Fry a diced onion, two diced carrot and 4 cloves of garlic over a medium heat until soft and browned.
Return mince to the pan with two tbsp tomato purée, two bay leaves, a few sprigs of thyme. A level teaspoon of dried oregano and two wine glasses of water.
Simmer, half covered for about an hour and a half, or as long as you have.

Meanwhile, half six large courgettes lengthways. Roast in the oven at 200 for about 30 minutes, until very soft.
Remove from oven, scoop out the flesh and place in a colander. Sprinkle with salt and leave to stand for 15 mins. Squeeze out any excess water then mix the cooked bolognese. Season with salt and pepper.

Fill each courgette with the filling.

In a food processor, blitz together 2 slices of toast, 1 garlic, 50g Parmesan and fresh parsley. Too the stuffed courgettes with this crumb.

Return to oven for ten mins, loosely covered in foil. Uncover and cook for a further five until crumb is browned and bubbling.
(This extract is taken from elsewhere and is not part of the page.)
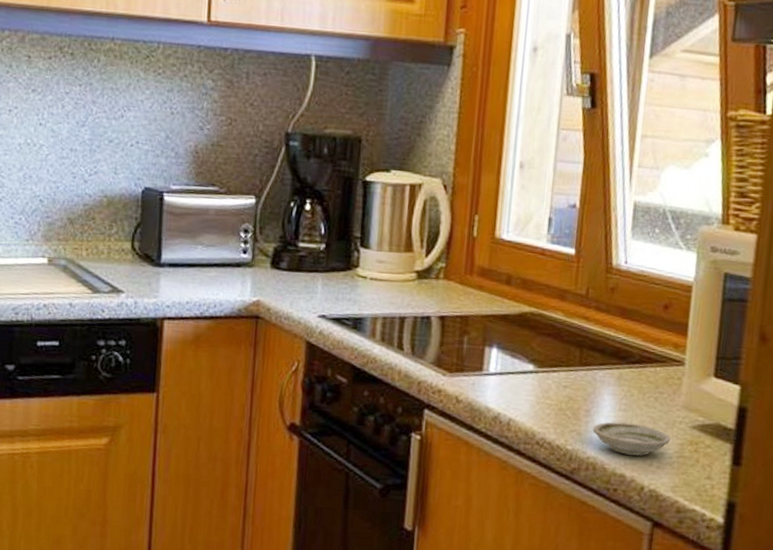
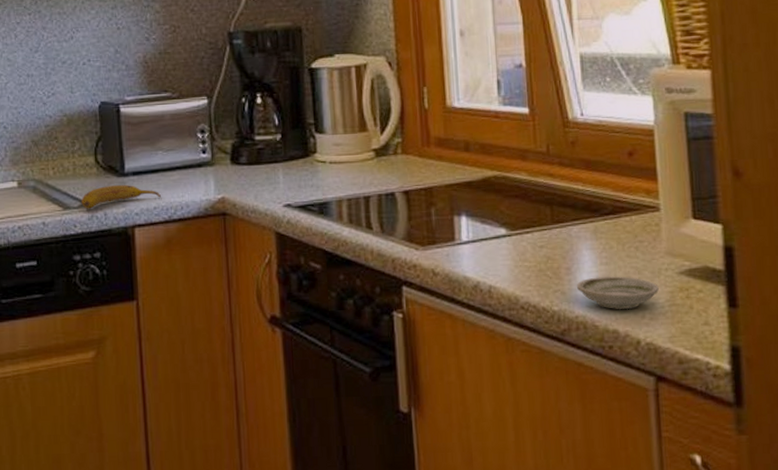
fruit: none [111,274,196,296] -> present [80,185,162,209]

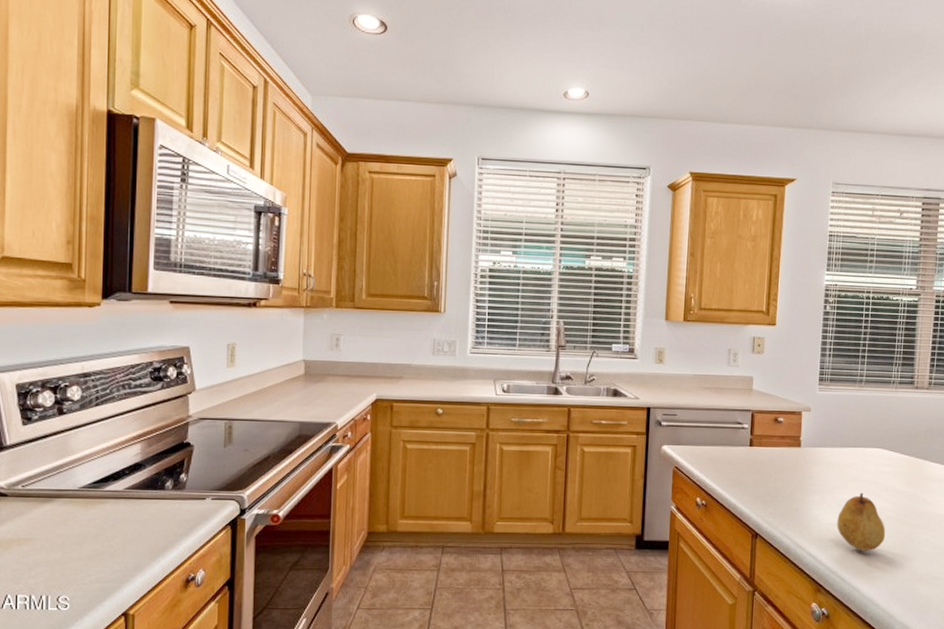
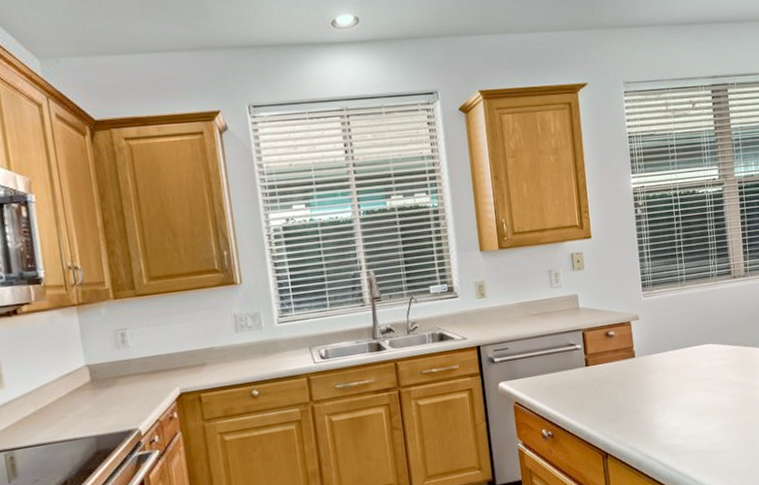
fruit: present [837,493,886,551] -> none [681,391,728,449]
Squash and ricotta lasagne
Half a pumpkin, peeled and chopped into cubes

Roast the pumpkin in a hot oven, drizzled with olive oil, salt and pepper until soft - about 30 mins at 200C

50g parmesan
150ml double cream
250g ricotta
Small bunch sage, chopped
10 lasagne sheets

Mix the ricotta with the sage. Once the squash is done, mix that through.
Whisk the double cream with the parmesan.
Layer as follows:
Cream - lasagne - squash - lasagne - cream - squash - lasagne - cream
Bake at 180, covered with foil, for 30 minutes followed by a final 5 minutes uncovered.

Friday, 3 October 2014

Review - Sushi No En

So you know how I was harping on about how reclaimed of my youth I felt for the pathetic reason that I managed to stay out to a reasonable hour? Well, I spoke too soon - the previous weekend took me out to the extent that I fell asleep in a pub on Friday night despite it being the return of a pal who I haven't seen in half a year. I felt so guilty and stilted the next morning because I'd just been sat there like a boring alien. It was difficult to tell if the alien feeling was tiredness or me being ill at ease. I haven't felt ill at ease for ages. These were the thoughts that I was pondering as I sat on a bus to meet the Explorer from his graduation. We were meeting for lunch but both so indecisive that we wandered for an hour before settling on Sushi No En. I was hesitant as previous Saturdays where we've ambled emptily have ended in bad food and oppressive boredom but this place stopped that happening.
It looks so scabby from the outside! It looks cheap and tacky and like the food is aimed solely at QM students. It's completely different inside. They have a whole section of traditionally sunken Japanese seating. And anime playing on a wall! 
And the food was spectacular. We had a salmon teriyaki bento box and the pork katsu. So many extras! The miso soup was warming and savoury enough that I had it all rather than getting bored. The little vegetable dumpling and sweet potato cake were, frankly, odd, but in a pleasant way. The salmon avocado sushi rolls were fresh and difficult to describe, as sushi often is for me. I think the salmon teriyaki is amongst the best salmon of any cuisine I've had. And the sauce! None of that horrid stickiness, just a golden sweetness to it. I haven't even mentioned the pork - my favourite. This is my new favourite restaurant.